Faute inexcusable : l’employeur doit avoir conscience du danger !
Un salarié est embauché en qualité de gardien d'une déchetterie. Au cours de son activité, il a été percuté par une tractopelle conduite par un de ses collègues de travail alors qu'il se déplaçait sur le site.
L'accident a été pris en charge en tant qu’accident du travail, mais le salarié réclame la reconnaissance de la faute inexcusable de son employeur. Ce que ce dernier conteste…
La présence de la tractopelle sur le site est habituelle, visible et inhérente à l'activité quotidienne de la déchetterie puisqu'elle est utilisée pour tasser les déchets à plusieurs reprises dans la journée.

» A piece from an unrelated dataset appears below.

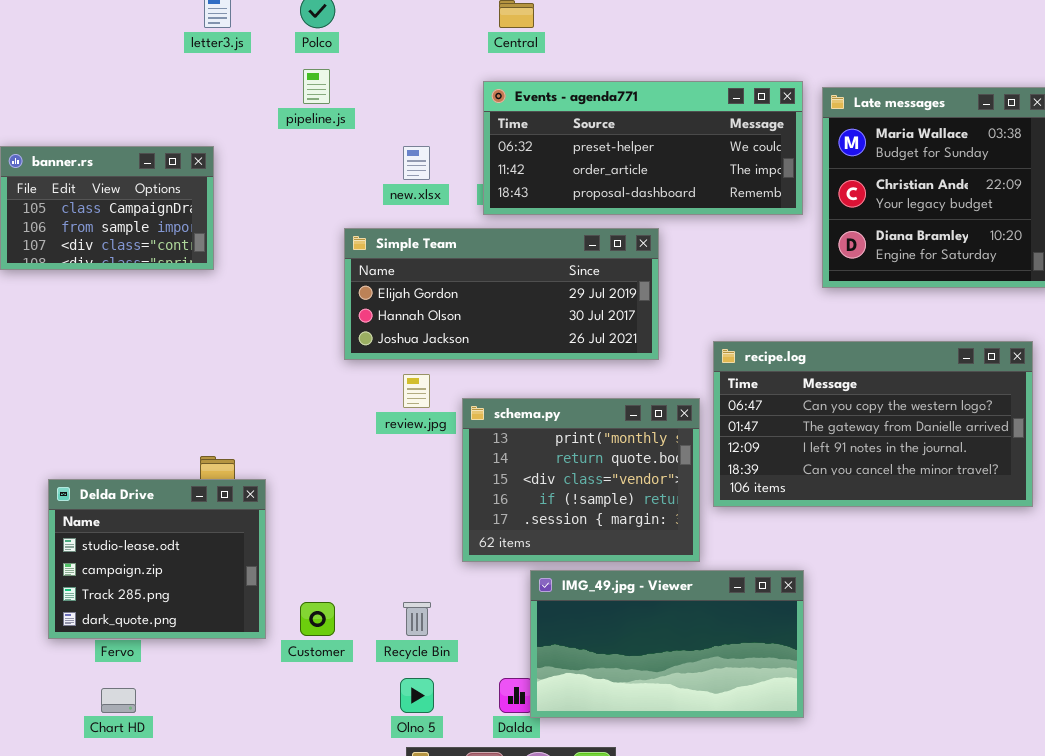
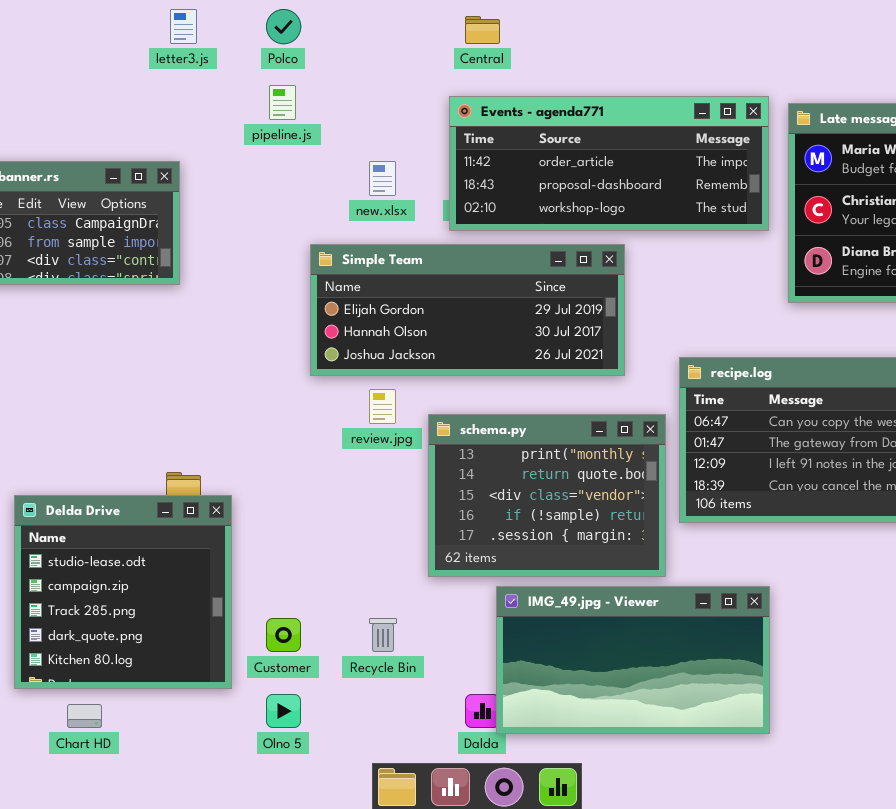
Events - agenda771: [483,81,803,215] -> [449,96,769,231], scrolled down 1 row
Delda Drive: [48,479,266,639] -> [14,495,232,689], resized
Olno 5: [400,678,434,713] -> [266,694,301,728], moved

L’employeur ne pouvait donc pas, du seul fait de la présence de la tractopelle, compte tenu du secteur d'activité, avoir conscience du danger auquel était exposé le salarié, le fait que celui-ci ne voit pas l'engin étant, en outre, imprévisible.
Mais le juge donne raison au salarié, constatant en outre que l’employeur n’a pas établi le document unique d’évaluation des risques.
Il rappelle que la faute inexcusable est caractérisée lorsque l'employeur a ou aurait dû avoir conscience du danger auquel était exposé le salarié et qu'il n'a pas pris les mesures nécessaires pour l'en préserver. Le seul fait d’une présence habituelle et concomitante de tractopelles et de piétons sur le site traduit une nécessaire prise de conscience du danger, selon le juge.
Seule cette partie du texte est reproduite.